Consider these five entities, that appear in the table shown above (a) through (e):

  1. Taffy b) year c) sex d) name e) count

For each, choose one of the following:

  1. It’s a categorical variable.
  2. It’s a quantitative variable.
  3. It’s the value of a variable for a particular case.

Problem 1.2: What’s not tidy about this table?

president in office number of states
Lincoln, Abraham 1861-1865 it depends
George Washington 1791-1799 16
Martin Van Buren 1837 to 1841 26

Re-write the table in a tidy form. Take care to render the information about years and about the number of states as numbers.

Problem 1.3: Here are three different ways of organizing the same data:

Data Table A

Year Algeria Brazil Columbia
2000 7 12 16
2001 9 14 18

Data Table B

Country Y2000 Y2001
Algeria 7 9
Brazil 12 14
Columbia 16 18

Data Table C

Country Year Value
Algeria 2000 7
Algeria 2001 9
Brazil 2000 12
Columbia 2001 18
Columbia 2000 16
Brazil 2001 14
  1. What are the variables in each table?
  2. What is the meaning of a case for each table?

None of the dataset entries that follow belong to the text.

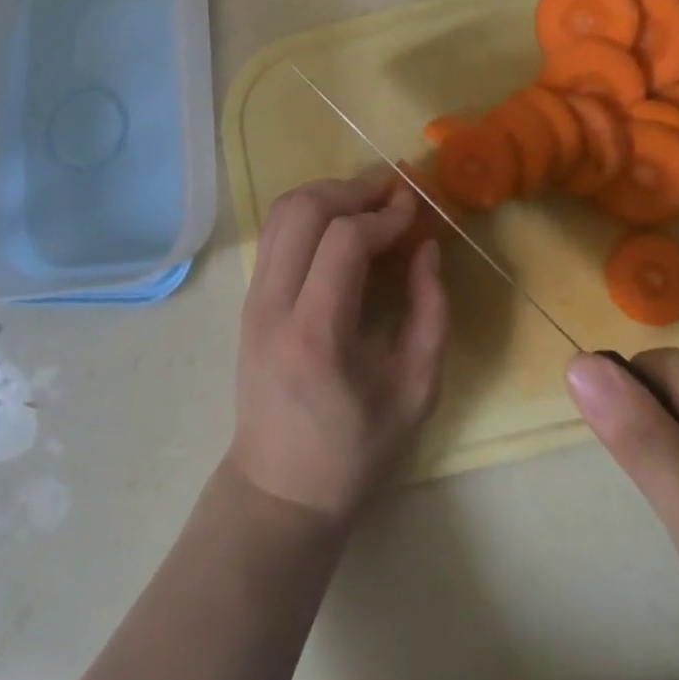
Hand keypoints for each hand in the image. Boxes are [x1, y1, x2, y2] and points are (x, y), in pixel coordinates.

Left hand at [230, 169, 449, 522]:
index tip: (414, 211)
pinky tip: (340, 223)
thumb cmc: (355, 451)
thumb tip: (426, 247)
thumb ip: (430, 313)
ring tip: (368, 202)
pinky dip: (309, 211)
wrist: (279, 490)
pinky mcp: (248, 298)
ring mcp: (252, 299)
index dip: (384, 215)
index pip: (344, 241)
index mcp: (316, 336)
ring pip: (282, 211)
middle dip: (353, 189)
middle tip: (391, 194)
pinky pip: (275, 231)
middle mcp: (273, 306)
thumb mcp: (415, 392)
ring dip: (328, 193)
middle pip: (304, 209)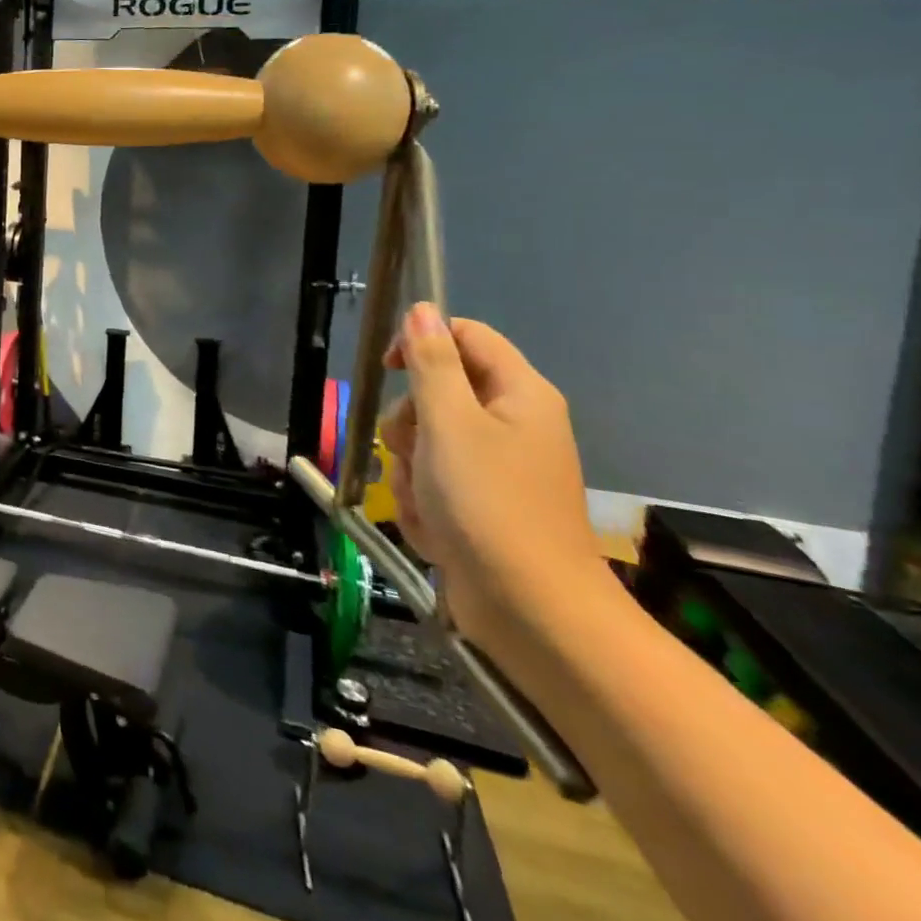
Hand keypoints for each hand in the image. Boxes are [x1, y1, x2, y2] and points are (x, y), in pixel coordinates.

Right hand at [380, 304, 604, 648]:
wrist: (530, 610)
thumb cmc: (489, 503)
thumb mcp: (449, 422)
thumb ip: (431, 363)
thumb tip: (422, 309)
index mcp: (519, 394)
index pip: (465, 335)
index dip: (422, 342)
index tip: (391, 369)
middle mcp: (512, 424)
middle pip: (436, 391)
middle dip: (409, 422)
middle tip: (417, 450)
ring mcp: (495, 469)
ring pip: (424, 441)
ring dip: (409, 468)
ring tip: (425, 499)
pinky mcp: (479, 506)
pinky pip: (430, 482)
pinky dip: (421, 501)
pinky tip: (434, 526)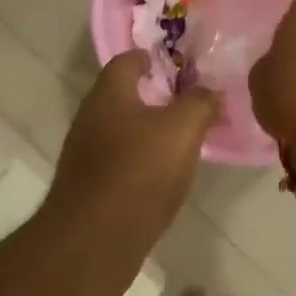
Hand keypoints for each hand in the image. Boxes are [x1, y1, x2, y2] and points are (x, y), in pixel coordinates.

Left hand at [41, 51, 218, 261]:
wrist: (95, 239)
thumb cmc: (139, 172)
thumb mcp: (182, 130)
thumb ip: (200, 103)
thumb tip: (210, 89)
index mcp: (108, 95)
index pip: (126, 60)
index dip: (151, 57)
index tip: (178, 62)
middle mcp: (90, 119)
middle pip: (122, 97)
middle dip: (153, 96)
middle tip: (188, 101)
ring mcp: (85, 155)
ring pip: (120, 131)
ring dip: (147, 131)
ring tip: (181, 138)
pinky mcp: (89, 187)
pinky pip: (119, 162)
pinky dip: (140, 160)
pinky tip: (162, 174)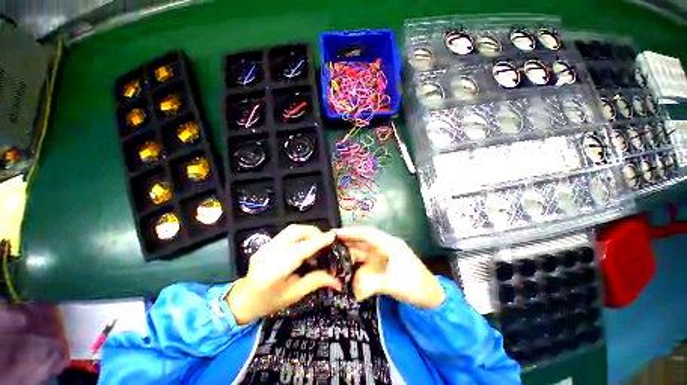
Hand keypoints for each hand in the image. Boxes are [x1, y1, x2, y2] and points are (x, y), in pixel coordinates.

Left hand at [227, 224, 340, 324]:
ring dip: (307, 232)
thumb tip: (337, 280)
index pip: (301, 249)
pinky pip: (287, 233)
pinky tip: (303, 246)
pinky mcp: (266, 244)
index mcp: (275, 270)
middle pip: (295, 231)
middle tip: (324, 241)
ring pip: (291, 230)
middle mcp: (269, 253)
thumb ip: (316, 281)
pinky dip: (299, 235)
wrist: (243, 300)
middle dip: (313, 232)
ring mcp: (265, 246)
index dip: (318, 241)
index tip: (332, 236)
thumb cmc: (269, 302)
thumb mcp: (295, 294)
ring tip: (315, 243)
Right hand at [336, 227, 444, 308]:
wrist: (429, 297)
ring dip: (349, 253)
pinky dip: (354, 264)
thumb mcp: (395, 284)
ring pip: (361, 251)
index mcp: (389, 244)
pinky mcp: (379, 265)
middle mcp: (383, 247)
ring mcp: (381, 256)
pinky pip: (363, 262)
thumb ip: (373, 283)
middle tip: (329, 243)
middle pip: (362, 240)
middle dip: (347, 241)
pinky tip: (345, 268)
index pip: (367, 233)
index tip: (336, 233)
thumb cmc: (415, 285)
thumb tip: (354, 288)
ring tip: (333, 256)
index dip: (351, 232)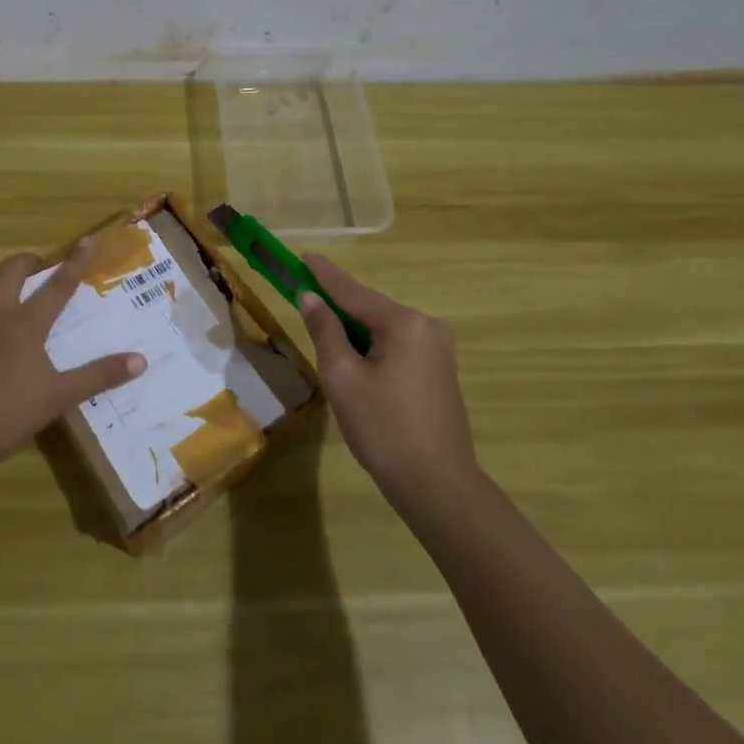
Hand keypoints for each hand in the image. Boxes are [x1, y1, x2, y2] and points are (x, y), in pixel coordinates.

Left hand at [0, 235, 146, 486]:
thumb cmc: (4, 417)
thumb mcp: (58, 399)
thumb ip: (99, 376)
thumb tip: (141, 361)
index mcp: (26, 324)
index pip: (59, 285)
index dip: (76, 261)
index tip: (89, 238)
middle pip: (12, 271)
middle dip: (29, 262)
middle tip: (39, 269)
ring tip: (5, 289)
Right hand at [298, 255, 480, 513]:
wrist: (438, 486)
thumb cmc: (383, 429)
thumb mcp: (343, 377)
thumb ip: (325, 331)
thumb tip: (311, 299)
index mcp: (404, 323)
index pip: (353, 292)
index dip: (324, 275)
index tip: (303, 256)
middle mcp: (427, 327)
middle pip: (370, 309)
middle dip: (338, 309)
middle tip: (305, 303)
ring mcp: (438, 350)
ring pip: (383, 330)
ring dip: (354, 333)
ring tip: (325, 341)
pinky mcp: (440, 372)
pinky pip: (398, 347)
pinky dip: (373, 349)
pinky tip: (357, 366)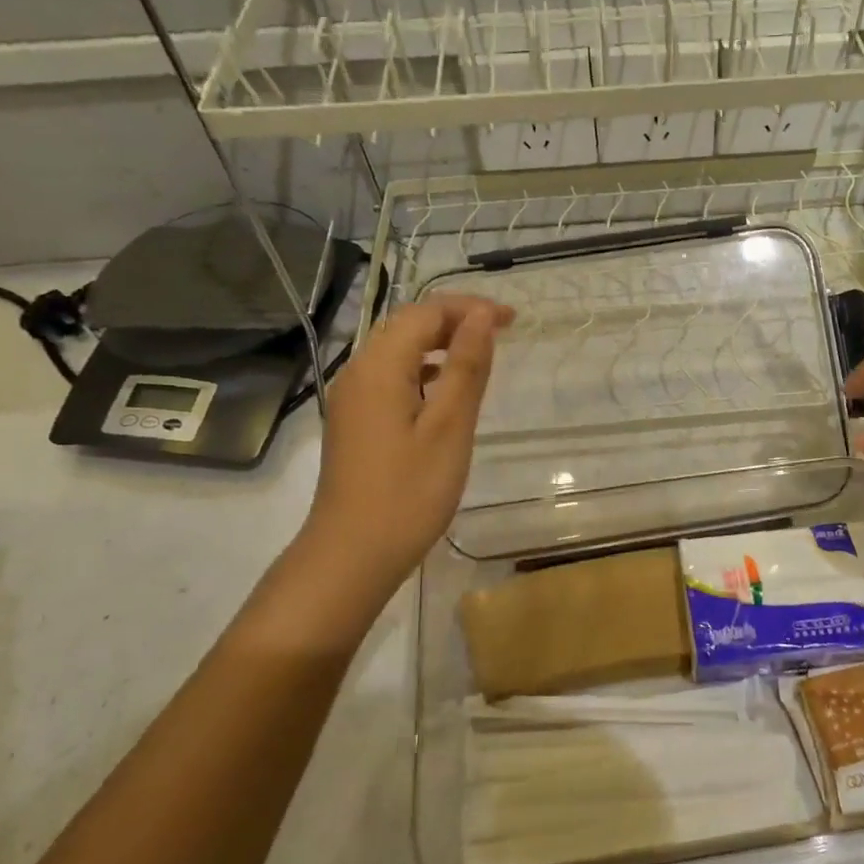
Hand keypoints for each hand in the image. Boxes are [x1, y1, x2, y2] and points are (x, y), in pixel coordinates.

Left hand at [297, 294, 514, 594]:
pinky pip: (391, 377)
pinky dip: (424, 371)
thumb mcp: (449, 427)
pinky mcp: (356, 422)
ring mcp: (352, 399)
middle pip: (407, 326)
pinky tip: (447, 391)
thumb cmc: (408, 492)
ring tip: (481, 357)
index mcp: (379, 367)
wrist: (351, 555)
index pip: (425, 313)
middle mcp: (358, 372)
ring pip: (398, 351)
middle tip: (501, 333)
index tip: (511, 320)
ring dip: (440, 344)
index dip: (469, 308)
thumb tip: (482, 316)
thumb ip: (467, 367)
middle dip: (455, 320)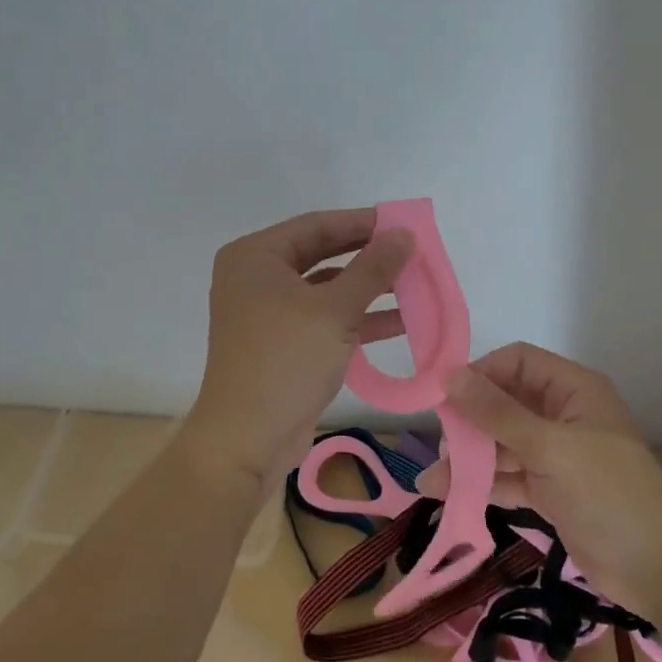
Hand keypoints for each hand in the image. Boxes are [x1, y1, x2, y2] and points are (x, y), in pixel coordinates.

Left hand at [183, 208, 413, 488]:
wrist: (247, 439)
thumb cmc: (286, 361)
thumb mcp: (335, 310)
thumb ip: (373, 269)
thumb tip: (404, 234)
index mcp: (256, 257)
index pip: (317, 225)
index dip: (363, 222)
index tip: (404, 224)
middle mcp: (257, 278)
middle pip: (322, 255)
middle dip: (369, 256)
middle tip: (412, 252)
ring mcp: (268, 313)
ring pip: (327, 289)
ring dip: (369, 289)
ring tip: (414, 285)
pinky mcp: (282, 344)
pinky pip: (324, 319)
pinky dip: (358, 319)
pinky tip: (400, 322)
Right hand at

Here are some possible choices.
    • A country
    • A country in a year
    • A year

Problem 1.4: The codebook for several data tables relating to airports, airlines, and airline flights in the US is published at https://cran.r-project.org/web/packages/nycflights13/ nycflights13.pdf.

Within that document is the codebook for the data table airports.

  1. How many variables are there?
  2. What do the cases represent?
  3. For each variable, make a reasonable guess about whether the values will be numerical or categorical.

Problem 1.5: In the 10-mile race data (part of which is shown below), the meaning of row-case is “a person in a year.”

Table 1.6: An excerpt of runners’ performance over the years in a 10-mile race.

name.yob sex age year gun
jane polanek 1974 F 32 2006 114.50000
jane poole 1948 F 55 2003 92.71667
jane poole 1948 F 56 2004 87.28333
jane poole 1948 F 57 2005 85.05000
jane poole 1948 F 58 2006 80.75000
jane poole 1948 F 59 2007 78.53333
jane schultz 1964 F 35 1999 91.36667
jane schultz 1964 F 37 2001 79.13333
jane schultz 1964 F 38 2002 76.83333
jane schultz 1964 F 39 2003 82.70000
jane schultz 1964 F 40 2004 87.91667
jane schultz 1964 F 41 2005 91.46667
jane schultz 1964 F 42 2006 88.43333
jane smith 1952 F 47 1999 90.60000
jane smith 1952 F 49 2001 97.86667
… and so on for 41,248 rows altogether.
  1. Explain why sex, age, and gun time are not part of the meaning of a row-case.
  2. Suppose that another Jane Poole ran in the 2004 race at age 56. What additional data, not shown in the table, might be needed to distinguish between the two Jane Pooles?